Saturday, 6 July 2013

Kylemore Abbey

Today we traveled south along the west coast of Ireland stopping at Connemara National Park to see Kylemore Abbey.

The Inagh Valley road winds its way through majestic heather covered mountains and around picturesque lakes. Along the south side of Killary Harbour is one of the best drives in Connemara. The ‘harbour’ is actually a fjord-like sea inlet, dominated by the mountain of Mweelrea.

A hunting lodge originally stood where the abbey is today and it is said that Mitchell Henry and his bride Margaret Vaughan, visited Connemara while on honeymoon in 1850. Margaret was so charmed by Connemara that Mitchell Henry returned and purchased the 15,000 acre estate as a romantic gift for her and created one of Ireland's most iconic castles. When the Henry's first visited the estate the tennants were recovering from a cholera epidemic which  had raged through the area during the first six months in 1849. This followed the already devastating Great Irish Famine of 1846-49 were over one third of the population of Connemara was lost as a result of starvation, fever and emigration.

The Henry's had nine children and enjoyed a happy and carefree life at Kylemore, but tragically Margaret was only going to enjoy her beautiful fairytale Castle for a brief time. In 1874 the family holidayed in Egypt and Margaret fell ill with dysentery. She died within 16 days at the age of 45. Mitchell Henry had her body brought to Kylemore and laid to rest in the grounds.

The castle and lands were sold to the Duke of Manchester for 63,000 pounds in 1903. Having been bankrupt at 23 from gambling it was his father in law a rich oil baron who funded the purchase of the Castle. The Duchess renovated the entire interior at a cost of 16,000 pounds ripping out all the fine gothic features. On the death of the Duchess's father the property again changed hands due to financial difficulties by Ernest Fawke who never took up residence.

In 1920 with the help of public loans the Castle and Estate were acquired for 45,000 pounds by a community of Benedictine Nuns known as the "Irish Dames". The nuns remain in residence today they run their farm and make handcrafted products. The nuns opened a school in 1923 attracting local and international students reaching 80 boarding and 120 day students in 1980's. The last exams were sat in 2010 when the school closed due to a drop in students numbers.

The most peaceful and picturesque setting

The church described as a "cathedral in minature" uniquely features internal columns comprising marble from each of the provinces of Ireland - Green from Connemara, Rose from Cork, Black from Kilkenny and Grey from Armagh.

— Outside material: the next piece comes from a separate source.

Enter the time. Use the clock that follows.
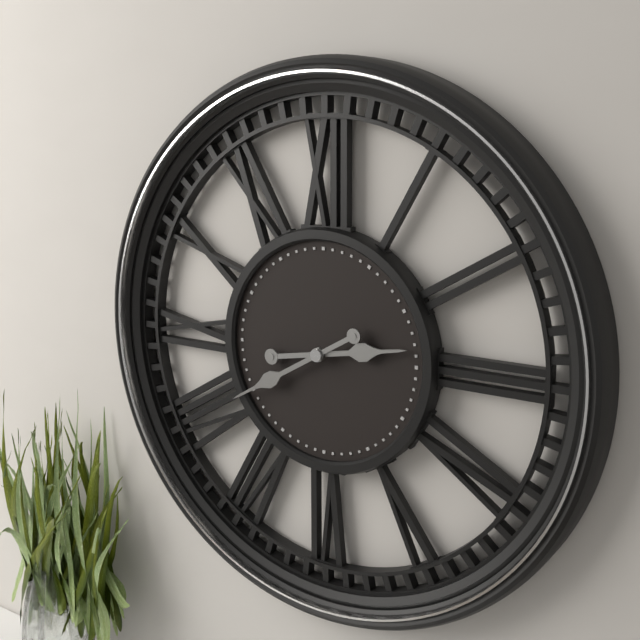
2:40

Gothic in style some of the features feminine instead of gargoyles there are smiling angles, flowers and birds.

One of the few cultivated gardens in an Irish Bog, using plants and flowers that were introduced to Ireland before 1901. The six acre walled garden contained 21 glass houses with a complex system of hot water pipes, pleasure and kitchen gardens. A stream running through the gardens divides the garden in two. Built on the south slope at the foot of Duchruach Mountain it was reputed to be a "regular sun trap", backing onto the mountain and facing Diamond Hill.

Driving westwards from Bearna, west of Galway City, is Ireland's largest Gaeltacht region. The area between Galway and Lettermore is considered Galway's cultural heartland and is rich in Irish heritage, culture and folklore. Driving along coast road, there is a striking variation in the landscape. On the left is the powerful Atlantic where the three Aran Islands of Inis Mór, Inis Meáin and Inis Oírr are in clear view. To your right is Connemara, a scenic vista of bogs, valleys and lakes whose spectacular intricate coastline encloses the dramatic Twelve Pins (Na Beanna Beola) and Maamturk Mountains. Quiet little roads wind through the majestic landscape and lead you from village to village.

Connemara Giant 
Lore passed down from time now forgot
Speaks of a giant on this very spot
It tells of a knowledge that all can embrace
Beyond the limits of time and of space
to capture the wisdom from ages lost
hold the land of the sage aloft

Lovely thatched cottages in Kinvarra

The local thatched hotel

Our home for the night Breacon B & B right on the shore

The neighbors house so lovely
The western part of Galway is a 'An Ghaeltacht', the Gaeltacht areas, meaning the first language is Irish. The people speak, work, and think in a language that has unbroken links with pre-conquest Gaelic Ireland and further back in time.